For chipset ones, if you have CONFIG_HW_RANDOM enabled in your kernel and the per-vendor support CONFIG_HW_RANDOM_INTEL ..._AMD etc. then your boot messages should indicate if any were found (e.g. "Intel 82802 RNG detected"). If they are present as modules you can try (modprobe intel-rng) to see if it loads, "No such device" indicates no detected hardware.

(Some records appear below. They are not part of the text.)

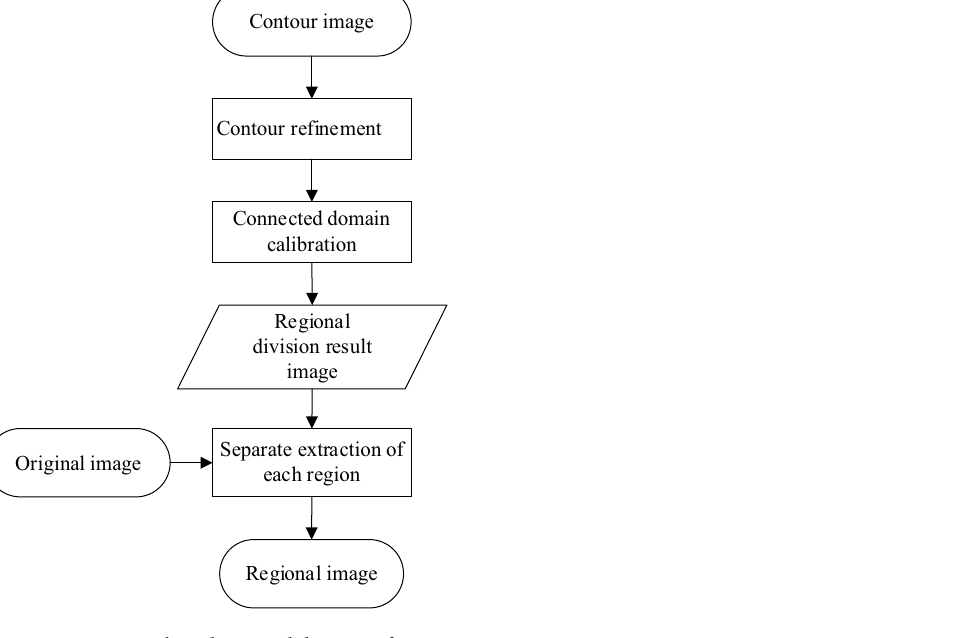
Figure 3. Contour-based regional division of an image.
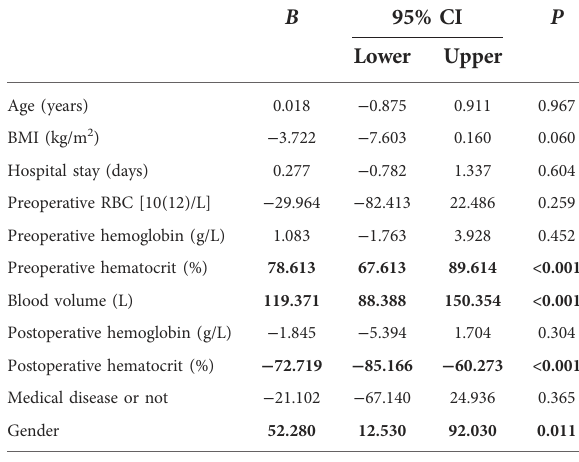
BMI, body mass index; RBC, red blood cell; CI, con fi dence interval. Bold values indicate data are statistically signi fi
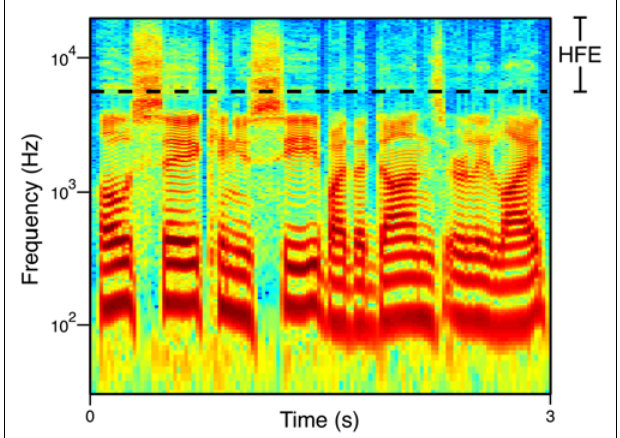
FIGURE 1 | Broadband spectrogram of speech. The phrase shown is “Oh say can you see by the dawn’s early light” spoken by a male talker.The HFE range (the 8- and 16-kHz octaves) is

Not all drivers consistently print "RNG detected" or "not detected", so you may end up reading the sources (/drivers/char/hw_random/ directory of the kernel source).

For others, you can check lspci -v to see what's recognised.


To find out you have RNG do the following:

1) List all modules having "rng" in its name:

cat /proc/modules | grep -i rng

2) If you have any you will get a result like this

tpm_rng 16384 0 - Live 0xffffff......

3) Make sure to enable or load it using modprobe at this time:

modprobe tpm_rng

UPDATE: Regarding step (1), for me modprobe -l was not working in ubuntu 16 that's why I tried to look for inside "/proc/modules" but if it works with you then it's fine .. Recently I've searched and get to know all modules are resident inside /lib/modules/$(uname -r) so you could also use the following which is better:

cat /lib/modules/$(uname -r)/modules.dep | grep -i rng.*.ko

On recent kernels, you can check here:

$ cat /sys/devices/virtual/misc/hw_random/rng_current 
virtio_rng.0

If that file exists and doesn't say none, then basically you have an rng present. (in this case, it is a virtual machine where the host provides a random source)

Also to see what is available (this example from a modern intel machine, also with a ChaosKey hardware rng connected)

$ cat /sys/devices/virtual/misc/hw_random/rng_available 
ChaosKey-hw-1.0-sw-1.9-001900375346430b20333632 tpm-rng-0 

So both the ChaosKey and the tpm available.